▸ WORK TASK: How many lines below contain the word "plate"? Give only the number.

▸ RECORD EXTRACTS:

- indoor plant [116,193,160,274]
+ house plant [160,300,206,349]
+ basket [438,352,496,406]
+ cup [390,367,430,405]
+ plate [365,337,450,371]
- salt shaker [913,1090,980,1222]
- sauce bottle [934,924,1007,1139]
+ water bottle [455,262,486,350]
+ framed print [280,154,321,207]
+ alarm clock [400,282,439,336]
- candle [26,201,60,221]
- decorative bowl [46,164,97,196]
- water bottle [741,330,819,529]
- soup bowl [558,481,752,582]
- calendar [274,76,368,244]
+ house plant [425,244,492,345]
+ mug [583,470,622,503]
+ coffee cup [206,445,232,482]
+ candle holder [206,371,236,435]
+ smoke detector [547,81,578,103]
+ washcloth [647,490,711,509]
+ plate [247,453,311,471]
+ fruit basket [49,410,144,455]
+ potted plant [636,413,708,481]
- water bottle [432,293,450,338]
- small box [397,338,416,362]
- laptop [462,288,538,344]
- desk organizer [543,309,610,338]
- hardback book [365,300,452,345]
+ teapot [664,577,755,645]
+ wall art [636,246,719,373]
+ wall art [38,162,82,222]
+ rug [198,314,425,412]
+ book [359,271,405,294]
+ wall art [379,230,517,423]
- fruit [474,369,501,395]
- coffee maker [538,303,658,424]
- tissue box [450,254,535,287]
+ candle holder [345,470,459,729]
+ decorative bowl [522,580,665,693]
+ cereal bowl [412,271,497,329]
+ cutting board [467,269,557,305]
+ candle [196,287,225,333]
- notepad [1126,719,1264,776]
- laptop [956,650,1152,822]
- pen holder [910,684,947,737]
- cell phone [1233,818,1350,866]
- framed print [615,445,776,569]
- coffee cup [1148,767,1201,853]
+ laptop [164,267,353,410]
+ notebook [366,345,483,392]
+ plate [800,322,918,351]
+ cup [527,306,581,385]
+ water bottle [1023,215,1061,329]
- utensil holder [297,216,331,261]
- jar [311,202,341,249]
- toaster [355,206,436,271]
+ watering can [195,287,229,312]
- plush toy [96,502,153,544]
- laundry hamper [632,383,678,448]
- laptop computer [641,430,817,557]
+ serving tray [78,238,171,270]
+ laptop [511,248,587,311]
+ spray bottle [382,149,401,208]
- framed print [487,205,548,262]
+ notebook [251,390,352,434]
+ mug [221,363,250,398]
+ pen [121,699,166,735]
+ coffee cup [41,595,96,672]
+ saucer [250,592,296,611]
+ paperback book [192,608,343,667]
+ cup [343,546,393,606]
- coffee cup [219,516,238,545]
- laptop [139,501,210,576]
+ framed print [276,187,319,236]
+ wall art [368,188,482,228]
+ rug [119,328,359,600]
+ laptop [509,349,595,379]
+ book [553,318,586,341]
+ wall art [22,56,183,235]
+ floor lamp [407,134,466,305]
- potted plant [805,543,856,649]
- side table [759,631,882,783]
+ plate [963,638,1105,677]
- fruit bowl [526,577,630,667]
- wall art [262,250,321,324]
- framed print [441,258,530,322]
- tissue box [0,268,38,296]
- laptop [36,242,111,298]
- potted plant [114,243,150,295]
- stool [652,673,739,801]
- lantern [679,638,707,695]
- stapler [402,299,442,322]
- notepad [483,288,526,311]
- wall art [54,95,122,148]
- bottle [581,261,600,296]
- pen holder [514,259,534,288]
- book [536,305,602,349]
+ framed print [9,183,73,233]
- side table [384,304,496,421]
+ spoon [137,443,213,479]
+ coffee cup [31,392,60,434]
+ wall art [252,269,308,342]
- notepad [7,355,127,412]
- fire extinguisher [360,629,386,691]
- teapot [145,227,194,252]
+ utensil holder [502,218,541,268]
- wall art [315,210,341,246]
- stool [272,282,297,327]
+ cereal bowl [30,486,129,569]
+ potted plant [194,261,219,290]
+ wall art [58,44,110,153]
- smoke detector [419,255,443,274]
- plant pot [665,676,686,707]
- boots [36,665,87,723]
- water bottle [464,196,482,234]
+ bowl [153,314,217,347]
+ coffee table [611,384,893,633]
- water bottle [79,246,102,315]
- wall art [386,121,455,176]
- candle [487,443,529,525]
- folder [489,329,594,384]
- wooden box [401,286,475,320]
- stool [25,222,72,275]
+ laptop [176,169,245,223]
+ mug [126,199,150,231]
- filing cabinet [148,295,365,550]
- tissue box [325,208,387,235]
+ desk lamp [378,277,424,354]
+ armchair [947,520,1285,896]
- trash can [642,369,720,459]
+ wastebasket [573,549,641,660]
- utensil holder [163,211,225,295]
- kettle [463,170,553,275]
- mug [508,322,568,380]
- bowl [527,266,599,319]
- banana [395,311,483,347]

▸ WRITTEN SOLUTION: 4